Japanese Defense Minister Yuriko Koike said yesterday Tokyo remained committed to its role in the U.S.-led military operation in Afghanistan despite major political gains last month by an opposition party that has demanded an end to the mission.
Miss Koike, in Washington this week for talks with Vice President Dick Cheney, Defense Secretary Robert M. Gates and Secretary of State Condoleezza Rice, acknowledged that the opposition Democratic Party of Japan could vote to end the Afghan support mission, whose mandate expires Nov. 1.
“I am still hoping the [opposition] will only request changes to the mission, and then we can have discussions on how to accommodate their demands,” said Mrs. Koike, appointed last month by embattled Prime Minister Shinzo Abe as Japan’s first female defense chief.

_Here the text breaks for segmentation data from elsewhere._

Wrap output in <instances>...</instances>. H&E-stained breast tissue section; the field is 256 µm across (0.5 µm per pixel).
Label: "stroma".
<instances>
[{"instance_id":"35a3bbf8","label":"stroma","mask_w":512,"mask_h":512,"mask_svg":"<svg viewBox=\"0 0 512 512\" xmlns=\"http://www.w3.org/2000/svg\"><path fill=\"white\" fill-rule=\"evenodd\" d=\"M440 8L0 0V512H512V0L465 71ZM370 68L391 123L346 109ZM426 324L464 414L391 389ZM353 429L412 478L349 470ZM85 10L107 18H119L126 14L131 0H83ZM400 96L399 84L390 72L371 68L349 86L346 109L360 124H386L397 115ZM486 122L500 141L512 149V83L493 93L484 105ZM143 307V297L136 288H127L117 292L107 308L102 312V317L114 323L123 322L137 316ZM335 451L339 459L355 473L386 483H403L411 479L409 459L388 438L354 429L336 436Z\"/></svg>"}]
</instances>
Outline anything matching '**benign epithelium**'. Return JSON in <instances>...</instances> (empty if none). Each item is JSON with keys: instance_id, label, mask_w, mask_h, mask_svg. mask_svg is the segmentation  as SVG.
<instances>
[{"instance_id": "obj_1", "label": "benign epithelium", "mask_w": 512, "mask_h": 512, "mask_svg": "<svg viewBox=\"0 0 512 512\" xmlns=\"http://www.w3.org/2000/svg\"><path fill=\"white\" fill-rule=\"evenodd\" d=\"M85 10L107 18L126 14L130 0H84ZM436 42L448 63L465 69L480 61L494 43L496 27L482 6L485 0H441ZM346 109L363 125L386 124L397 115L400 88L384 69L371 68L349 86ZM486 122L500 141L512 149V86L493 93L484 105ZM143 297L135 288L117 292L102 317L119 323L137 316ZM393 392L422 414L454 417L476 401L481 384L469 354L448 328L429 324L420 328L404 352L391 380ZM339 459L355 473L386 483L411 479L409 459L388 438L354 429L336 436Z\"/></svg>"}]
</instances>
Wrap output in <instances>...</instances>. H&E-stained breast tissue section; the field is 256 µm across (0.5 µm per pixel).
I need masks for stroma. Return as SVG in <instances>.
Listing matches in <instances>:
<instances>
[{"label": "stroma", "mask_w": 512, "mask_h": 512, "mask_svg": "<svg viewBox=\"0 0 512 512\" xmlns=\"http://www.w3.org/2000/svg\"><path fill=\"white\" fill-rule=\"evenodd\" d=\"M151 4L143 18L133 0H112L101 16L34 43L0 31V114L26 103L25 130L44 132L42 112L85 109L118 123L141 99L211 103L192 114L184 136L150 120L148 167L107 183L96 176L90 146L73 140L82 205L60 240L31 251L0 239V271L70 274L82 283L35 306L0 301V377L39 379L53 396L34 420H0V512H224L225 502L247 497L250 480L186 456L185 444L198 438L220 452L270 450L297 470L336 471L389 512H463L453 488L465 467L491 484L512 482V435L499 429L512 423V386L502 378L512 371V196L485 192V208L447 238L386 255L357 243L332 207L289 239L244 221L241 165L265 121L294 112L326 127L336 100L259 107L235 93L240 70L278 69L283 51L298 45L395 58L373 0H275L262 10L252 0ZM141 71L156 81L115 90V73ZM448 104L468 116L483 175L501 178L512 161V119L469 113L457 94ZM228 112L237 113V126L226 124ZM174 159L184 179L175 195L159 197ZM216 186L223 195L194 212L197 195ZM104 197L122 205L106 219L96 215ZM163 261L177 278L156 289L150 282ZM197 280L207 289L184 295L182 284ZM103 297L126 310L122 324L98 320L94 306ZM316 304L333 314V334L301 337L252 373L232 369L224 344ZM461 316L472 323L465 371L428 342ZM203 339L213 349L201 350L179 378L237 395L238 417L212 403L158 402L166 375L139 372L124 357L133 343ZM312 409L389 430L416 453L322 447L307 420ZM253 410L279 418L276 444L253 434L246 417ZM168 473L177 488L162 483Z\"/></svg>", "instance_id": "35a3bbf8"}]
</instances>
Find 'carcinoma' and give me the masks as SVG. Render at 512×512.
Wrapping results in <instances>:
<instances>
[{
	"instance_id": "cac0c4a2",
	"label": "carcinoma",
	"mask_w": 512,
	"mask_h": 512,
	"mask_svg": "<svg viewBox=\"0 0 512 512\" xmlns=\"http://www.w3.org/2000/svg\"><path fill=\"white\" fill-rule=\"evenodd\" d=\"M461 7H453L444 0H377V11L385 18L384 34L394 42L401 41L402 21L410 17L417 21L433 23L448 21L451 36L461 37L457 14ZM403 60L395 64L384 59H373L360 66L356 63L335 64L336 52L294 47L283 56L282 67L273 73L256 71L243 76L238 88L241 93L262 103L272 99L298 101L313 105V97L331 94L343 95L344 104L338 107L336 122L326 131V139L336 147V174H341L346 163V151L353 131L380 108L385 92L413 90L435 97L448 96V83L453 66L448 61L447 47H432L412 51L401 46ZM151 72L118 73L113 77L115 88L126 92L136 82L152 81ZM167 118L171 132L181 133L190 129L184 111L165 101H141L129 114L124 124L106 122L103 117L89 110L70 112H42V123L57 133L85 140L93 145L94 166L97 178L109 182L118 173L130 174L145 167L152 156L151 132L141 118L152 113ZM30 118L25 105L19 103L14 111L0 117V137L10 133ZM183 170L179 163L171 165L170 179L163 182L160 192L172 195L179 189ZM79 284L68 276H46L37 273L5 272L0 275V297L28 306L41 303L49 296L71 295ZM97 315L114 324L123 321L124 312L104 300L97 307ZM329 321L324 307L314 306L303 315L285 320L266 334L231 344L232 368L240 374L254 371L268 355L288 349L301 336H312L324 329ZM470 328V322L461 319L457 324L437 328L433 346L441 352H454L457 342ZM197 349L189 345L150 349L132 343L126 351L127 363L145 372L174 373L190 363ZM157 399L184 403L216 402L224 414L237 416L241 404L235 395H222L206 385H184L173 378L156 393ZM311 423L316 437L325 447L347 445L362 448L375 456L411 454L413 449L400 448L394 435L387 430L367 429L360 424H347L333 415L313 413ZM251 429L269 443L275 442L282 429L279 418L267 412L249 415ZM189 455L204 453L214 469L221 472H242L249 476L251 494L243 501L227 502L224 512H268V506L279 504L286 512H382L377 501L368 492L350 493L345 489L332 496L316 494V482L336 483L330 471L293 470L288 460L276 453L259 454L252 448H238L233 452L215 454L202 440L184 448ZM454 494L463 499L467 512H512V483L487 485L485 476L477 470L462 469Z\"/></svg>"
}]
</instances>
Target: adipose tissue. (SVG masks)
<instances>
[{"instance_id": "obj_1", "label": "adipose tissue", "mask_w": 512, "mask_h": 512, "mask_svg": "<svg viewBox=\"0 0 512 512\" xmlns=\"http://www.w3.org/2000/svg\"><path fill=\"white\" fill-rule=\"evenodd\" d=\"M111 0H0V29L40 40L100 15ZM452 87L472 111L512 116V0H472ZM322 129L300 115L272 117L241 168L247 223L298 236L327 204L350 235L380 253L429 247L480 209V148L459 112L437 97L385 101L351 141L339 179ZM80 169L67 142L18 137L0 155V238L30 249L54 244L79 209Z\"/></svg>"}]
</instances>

Answering questions through a translator after a speech at the Center for Strategic and International Studies, Miss Koike sharply criticized opposition leader Ichiro Ozawa, who earlier this week rejected a personal appeal from U.S. Ambassador Thomas Schieffer to soften his objections to Japan’s support role in both Afghanistan and Iraq.

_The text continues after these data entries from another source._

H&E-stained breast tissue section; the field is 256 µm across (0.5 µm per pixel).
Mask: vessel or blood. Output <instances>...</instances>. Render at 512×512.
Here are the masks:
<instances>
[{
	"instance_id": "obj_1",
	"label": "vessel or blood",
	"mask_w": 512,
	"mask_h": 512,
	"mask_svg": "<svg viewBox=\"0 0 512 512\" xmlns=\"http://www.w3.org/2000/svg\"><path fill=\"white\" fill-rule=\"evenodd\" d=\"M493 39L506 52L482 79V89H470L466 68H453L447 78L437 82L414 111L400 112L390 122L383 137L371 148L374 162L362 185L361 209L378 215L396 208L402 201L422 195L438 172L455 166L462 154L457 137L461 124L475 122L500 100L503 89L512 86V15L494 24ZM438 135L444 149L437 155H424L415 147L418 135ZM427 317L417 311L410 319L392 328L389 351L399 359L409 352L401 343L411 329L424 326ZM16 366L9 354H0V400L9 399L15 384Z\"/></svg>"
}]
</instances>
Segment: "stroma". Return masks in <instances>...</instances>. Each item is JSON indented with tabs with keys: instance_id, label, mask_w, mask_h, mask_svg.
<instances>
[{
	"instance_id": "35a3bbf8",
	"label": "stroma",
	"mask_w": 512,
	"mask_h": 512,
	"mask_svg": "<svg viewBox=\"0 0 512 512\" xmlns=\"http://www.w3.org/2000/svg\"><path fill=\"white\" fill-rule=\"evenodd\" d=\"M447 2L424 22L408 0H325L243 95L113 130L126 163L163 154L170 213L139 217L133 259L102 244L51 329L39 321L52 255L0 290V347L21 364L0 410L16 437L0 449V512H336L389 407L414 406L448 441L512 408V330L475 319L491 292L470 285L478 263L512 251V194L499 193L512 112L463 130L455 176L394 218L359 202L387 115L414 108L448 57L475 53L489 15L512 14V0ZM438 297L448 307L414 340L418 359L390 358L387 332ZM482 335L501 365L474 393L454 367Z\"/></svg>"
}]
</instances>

The deployments are contentious in Japan, which still operates under the pacifist constitution written by American advisers after World War II. In his meeting with Mr. Schieffer, Mr. Ozawa denounced the Afghan and Iraqi conflicts as “American wars” and said he would only support an extension of the Afghan mission if the operation was sanctioned by the United Nations.
Miss Koike called Mr. Ozawa’s criticisms “inconsistent,” noting he had backed Japan’s role in the 1990-91 Persian Gulf War coalition against Saddam Hussein. She said his arguments about an expanded Japanese military role in the region and the world “seem to be stuck in the past.”

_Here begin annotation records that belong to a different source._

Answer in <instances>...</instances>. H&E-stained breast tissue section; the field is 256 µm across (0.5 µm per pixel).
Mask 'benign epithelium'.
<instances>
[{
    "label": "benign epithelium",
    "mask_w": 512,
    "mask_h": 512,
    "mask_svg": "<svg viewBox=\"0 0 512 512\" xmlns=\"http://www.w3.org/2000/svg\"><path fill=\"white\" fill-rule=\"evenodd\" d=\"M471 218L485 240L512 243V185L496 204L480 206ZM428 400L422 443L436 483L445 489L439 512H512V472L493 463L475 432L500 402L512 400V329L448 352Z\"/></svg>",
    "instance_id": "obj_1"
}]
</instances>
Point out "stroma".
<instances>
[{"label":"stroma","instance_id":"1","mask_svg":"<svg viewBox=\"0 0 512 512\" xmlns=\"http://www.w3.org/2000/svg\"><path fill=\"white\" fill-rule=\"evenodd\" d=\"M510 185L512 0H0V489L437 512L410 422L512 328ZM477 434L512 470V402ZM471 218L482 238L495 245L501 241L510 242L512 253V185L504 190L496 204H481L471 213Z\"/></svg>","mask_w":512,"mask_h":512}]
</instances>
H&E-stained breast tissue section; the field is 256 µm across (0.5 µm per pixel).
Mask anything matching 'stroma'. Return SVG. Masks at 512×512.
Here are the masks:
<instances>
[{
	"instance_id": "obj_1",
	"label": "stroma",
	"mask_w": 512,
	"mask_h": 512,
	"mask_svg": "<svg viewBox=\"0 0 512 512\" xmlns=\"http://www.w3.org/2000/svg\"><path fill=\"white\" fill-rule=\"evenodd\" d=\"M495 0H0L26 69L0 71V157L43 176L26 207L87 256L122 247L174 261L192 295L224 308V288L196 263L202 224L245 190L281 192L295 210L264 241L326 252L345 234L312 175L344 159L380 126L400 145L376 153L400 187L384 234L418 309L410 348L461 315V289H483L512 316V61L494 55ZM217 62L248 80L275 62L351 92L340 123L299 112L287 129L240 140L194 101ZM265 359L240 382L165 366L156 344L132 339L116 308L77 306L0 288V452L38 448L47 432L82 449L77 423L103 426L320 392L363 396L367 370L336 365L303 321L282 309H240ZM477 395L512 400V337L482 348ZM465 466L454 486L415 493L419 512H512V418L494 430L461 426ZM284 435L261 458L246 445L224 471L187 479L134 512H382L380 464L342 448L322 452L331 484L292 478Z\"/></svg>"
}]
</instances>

Miss Rice, who met with the Japanese minister yesterday, said the Bush administration would strongly support a renewal of Japan’s military missions, which includes refueling of U.S. war jets from Japanese ships stationed in the Indian Ocean and airlift services by Japanese forces in Kuwait for U.S. and coalition personnel into Iraq.
Miss Rice “made it clear that this is, of course, a Japanese decision, but we welcome Japan’s continuing support for the mission,” State Department spokesman Sean McCormack told reporters yesterday.
The Democratic Party seized control of the upper house of the Japanese Diet in elections late last month after Mr. Abe was weakened by scandals and political missteps.
The more powerful lower house, still controlled by Mr. Abe’s Liberal Democratic Party (LDP), can override the upper house, but now must secure a two-thirds majority vote to do so.
In Tokyo, Mr. Abe stepped up his criticism of Mr. Ozawa, a longtime political kingmaker in Japanese politics who broke with the ruling LDP in 2003. Abe spokesman Yasuhisa Shiozaki condemned Mr. Ozawa’s statement that the U.S. mission in Afghanistan lacked international backing.
“It is not a war that the United States started selfishly on its own, but one of the most important tasks that the international community has to cope with,” Mr. Shiozaki said.